L’Union Européenne a notamment interdit toute transaction avec Gazebo Gold Refinery, principale raffinerie utilisée par le Rwanda pour commercialiser les minerais provenant du Congo. Mariani se dit sceptique quant à l’impact immédiat de ces sanctions mais considère qu’elles envoient un message clair à Paul Kagamé. « Vous êtes démasqué.
Si vous voulez retrouver votre image, vous devez quitter la RDC». Si certaines voix estiment que les sanctions annoncées juste avant les pourparlers entre Kinshasa et le M23 ont conduit à leur échec, pour Mariani, cette analyse est erronée.
KISANGANI ET KINDU SOUS MENACE.
« Le M23 est un groupe terroriste soutenu par le Rwanda. La souveraineté d’un pays n’est pas négociable». Il insiste sur le fait que la communauté internationale ne peut plus ignorer cette réalité. En février 2024, Bruxelles et Kigali ont signé un accord pour garantir un approvisionnement en matières premières pour l’UE.
Mariani estime que cet accord a contribué à alimenter la guerre. « Cet accord ne garantit rien. J’espère qu’il ne sera plus appliqué, même s’il n’a pas encore été officiellement dénoncé », explique-t-il.
Lors d'une réunion le 27 mars à New York au Conseil de sécurité des Nations Unies, les États-Unis, qui font partie des pays à avoir sanctionné des responsables rwandais, ont jugé inacceptables les fausses allégations rwandaises selon lesquelles la Monusco appuierait les FDLR, venant de la part d’«un contributeur au maintien de la paix», à savoir le Rwanda.
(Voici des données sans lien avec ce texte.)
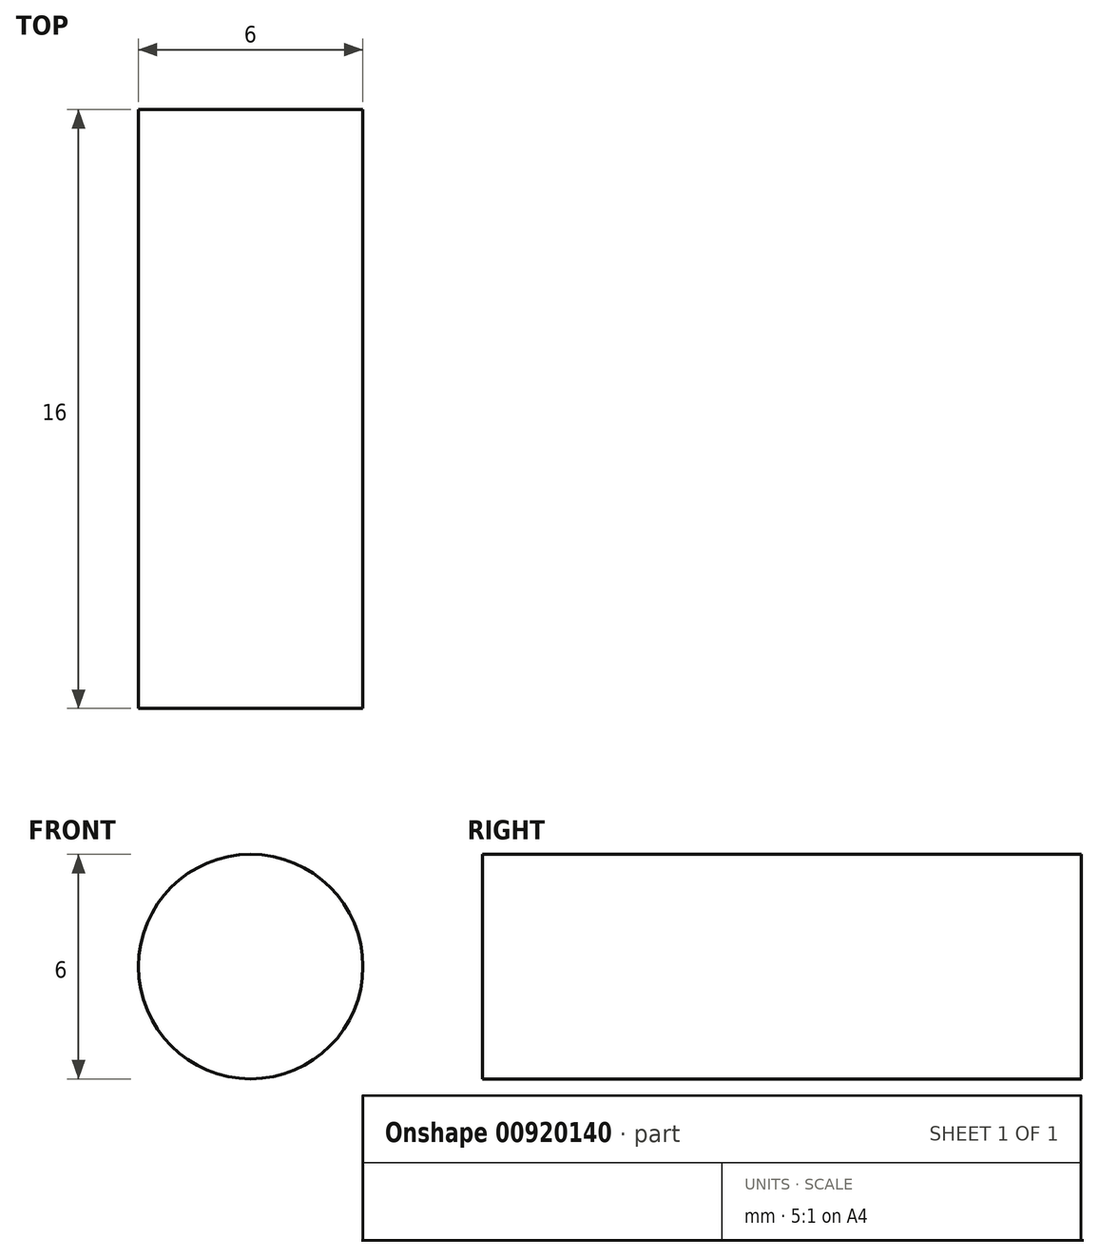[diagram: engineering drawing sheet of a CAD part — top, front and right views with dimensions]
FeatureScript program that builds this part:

En tant que principal bailleur de fonds de la Monusco, les États-Unis ont demandé que les Casques bleus soient autorisés à se déplacer librement, y compris dans les zones contrôlées par le M23. Si la Mission des Nations Unies ne peut y protéger les civils, alors le Conseil devrait envisager «toutes les options possibles, y compris une révision du mandat de la Mission, qui ne reflète plus l’environnement opérationnel», a préconisé la délégation américaine, suivi sur ce point par la Fédération de Russie.
Les attaques contre les Casques bleus sont susceptibles de constituer des crimes de guerre, a déclaré la France, à cette réunion, soulignant qu’il en va de même pour les entraves à la liberté de mouvement de la Monusco ou à l’exercice de son mandat.
La Représentante spéciale s’est félicitée que, le 7 février dernier, le Conseil des droits de l’homme ait établi une mission d’établissement des faits, ainsi qu’une commission d’enquête indépendante sur les violations graves des droits humains et du droit international humanitaire commises dans le Nord-Kivu et le Sud-Kivu depuis janvier 2022. Une décision qui vient en appui aux efforts similaires entrepris par la Cour pénale internationale, CPI, pour enquêter sur les crimes commis au Nord-Kivu depuis cette date, a noté la haute fonctionnaire.
La détérioration «dramatique» de la situation sécuritaire dans les Kivu au cours des deux derniers mois a des ramifications à l’échelle nationale et régionale, menaçant les fragiles acquis obtenus de haute lutte dans les provinces orientales congolaises, a déclaré en substance le 27 mars au Conseil de sécurité la Représentante spéciale du Secrétaire général des Nations Unies et cheffe de la Monusco, la Guinéenne Bintou Keita.
Venue présenter le dernier rapport en date du Secrétaire général sur les activités de la Mission de l’Organisation des Nations Unies pour la stabilisation au Congo, qu’elle dirige, elle a rappelé que cette crise est liée à l’expansion territoriale de l’AFC, l'Alliance Fleuve Congo et du Mouvement du 23 mars, M23, soutenus par l'armée rwandaise, FDR, la Force de Défense Rwandaise.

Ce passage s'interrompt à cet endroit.